Yoneyama pursued a very cautious approach towards restarting the Kashiwazaki-Kariwa power plant during his time in office. He established a nuclear advisory committee early on his term to review the power plant's safeguards and the prefecture's nuclear disaster preparedness. Despite the reactor restart being approved by the Nuclear Regulation Authority, Yoneyama strongly opposed TEPCO's effort for an immediate restart of the plant and declined to give the necessary authorisation for any operational resumptions. His strong opposition pitted him against the pro-nuclear Abe administration, who threatened to cut Niigata's 1.2 billion yen (about $10.6 million) worth of grants if the reactors were not restarted. He also occasionally criticised government ministers like Taro Aso.

In April 2018, reports surfaced that Yoneyama had been paying women he met in dating sites. Yoneyama admitted that the allegations were true. He confessed to paying money to the women to simply win their favours, but acknowledged that it could create the impression of buying sex. He submitted his resignation on 18 April and left office on 27 April. His resignation triggered an early gubernatorial election in June 2018 and the nuclear debate was expected to heavily feature in the campaign.

Yoneyama said that he hoped his nuclear policies would be continued by his successor. He also ruled out returning to politics in the short term.

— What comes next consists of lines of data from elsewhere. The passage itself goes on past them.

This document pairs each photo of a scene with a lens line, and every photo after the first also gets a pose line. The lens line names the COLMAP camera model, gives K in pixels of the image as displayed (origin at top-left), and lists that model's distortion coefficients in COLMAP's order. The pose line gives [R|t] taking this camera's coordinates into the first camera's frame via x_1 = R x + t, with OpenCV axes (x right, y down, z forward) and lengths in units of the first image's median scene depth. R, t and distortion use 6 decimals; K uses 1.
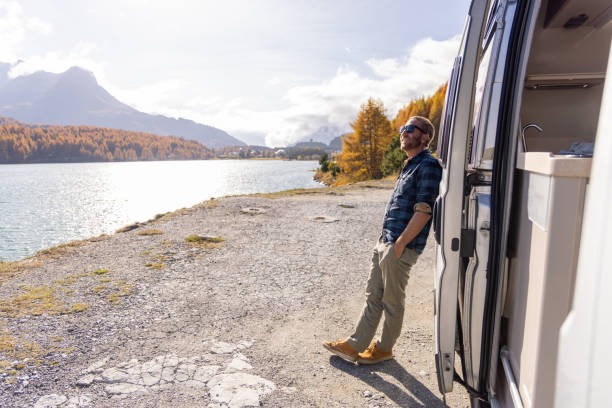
lens RADIAL K [[409.2, 0, 309.4], [0, 409.2, 206.6], [0, 0, 1]] dist [0.004631, -0.000770]
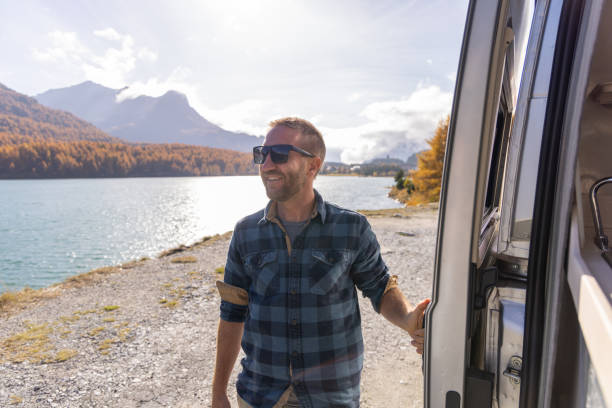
lens RADIAL K [[409.2, 0, 309.4], [0, 409.2, 206.6], [0, 0, 1]] dist [0.004631, -0.000770]
pose [[0.983034, 0.021296, -0.182184, 0.071400], [-0.028376, 0.998936, -0.036342, -0.035927], [0.181217, 0.040895, 0.982593, 0.116064]]
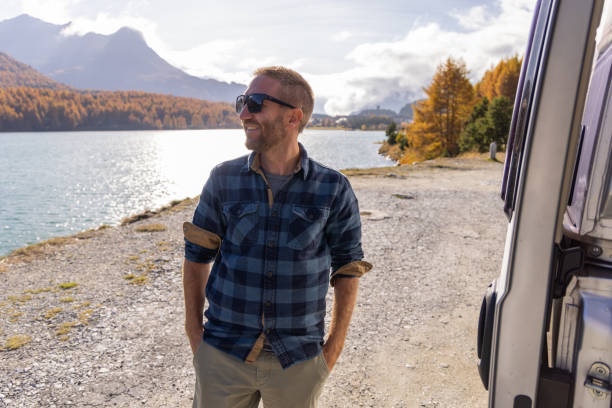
lens RADIAL K [[461.7, 0, 307.4], [0, 461.7, 207.0], [0, 0, 1]] dist [0.000813, 0.006140]
pose [[0.989506, 0.033278, -0.140608, 0.053032], [-0.025867, 0.998195, 0.054208, -0.039177], [0.142158, -0.050002, 0.988580, 0.135673]]
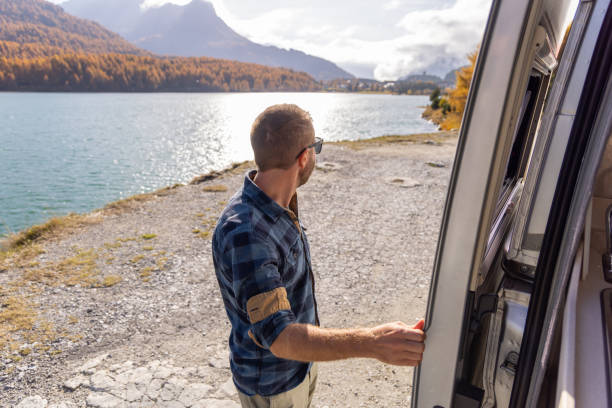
lens RADIAL K [[409.4, 0, 309.1], [0, 409.4, 202.8], [0, 0, 1]] dist [0.004283, -0.001465]
pose [[0.966688, 0.085069, -0.241408, 0.075026], [-0.048556, 0.986976, 0.153362, -0.067879], [0.251310, -0.136532, 0.958229, 0.111134]]
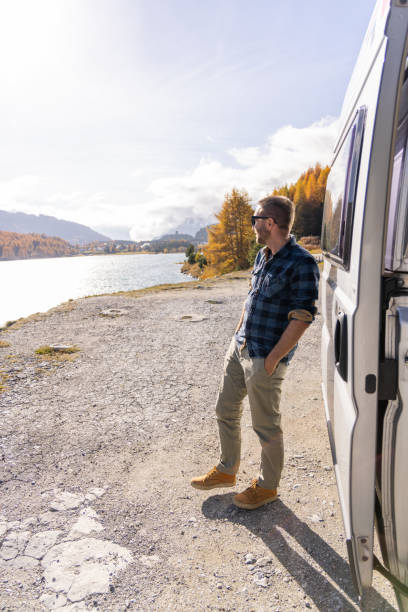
lens RADIAL K [[409.2, 0, 204.0], [0, 409.2, 306.0], [0, 0, 1]] dist [0.004631, -0.000770]
pose [[0.996839, -0.050108, 0.061661, 0.011915], [0.048980, 0.998606, 0.019684, -0.017750], [-0.062561, -0.016602, 0.997903, 0.092772]]
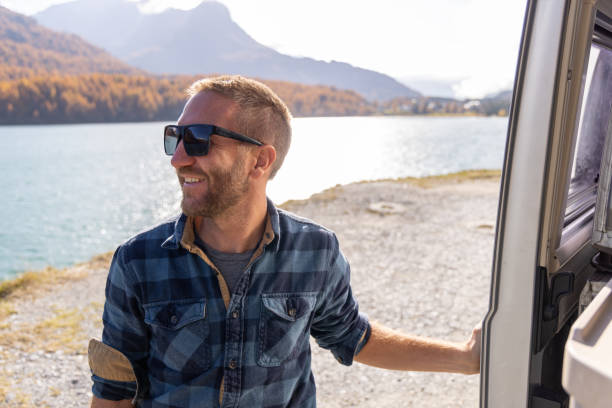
lens RADIAL K [[584.8, 0, 304.7], [0, 584.8, 200.3], [0, 0, 1]] dist [0.002871, 0.003251]
pose [[0.939956, 0.043646, -0.338494, 0.088406], [-0.034107, 0.998837, 0.034080, -0.043914], [0.339587, -0.020489, 0.940351, 0.064186]]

=== Member of the Diet ===
In the 2021 election Yoneyama ran as an independent candidate in the Niigata 5th district and won a seat in the House of Representatives. Defeating his predecessor in the office of Governor, Hirohiko Izumida.

== Personal life ==
On 10 May 2020, Yoneyama married Yuzuki Muroi. His political idol is former Prime Minister Kakuei Tanaka. Tanaka is also incidentally the father of Makiko Tanaka, whom he fought against in several elections.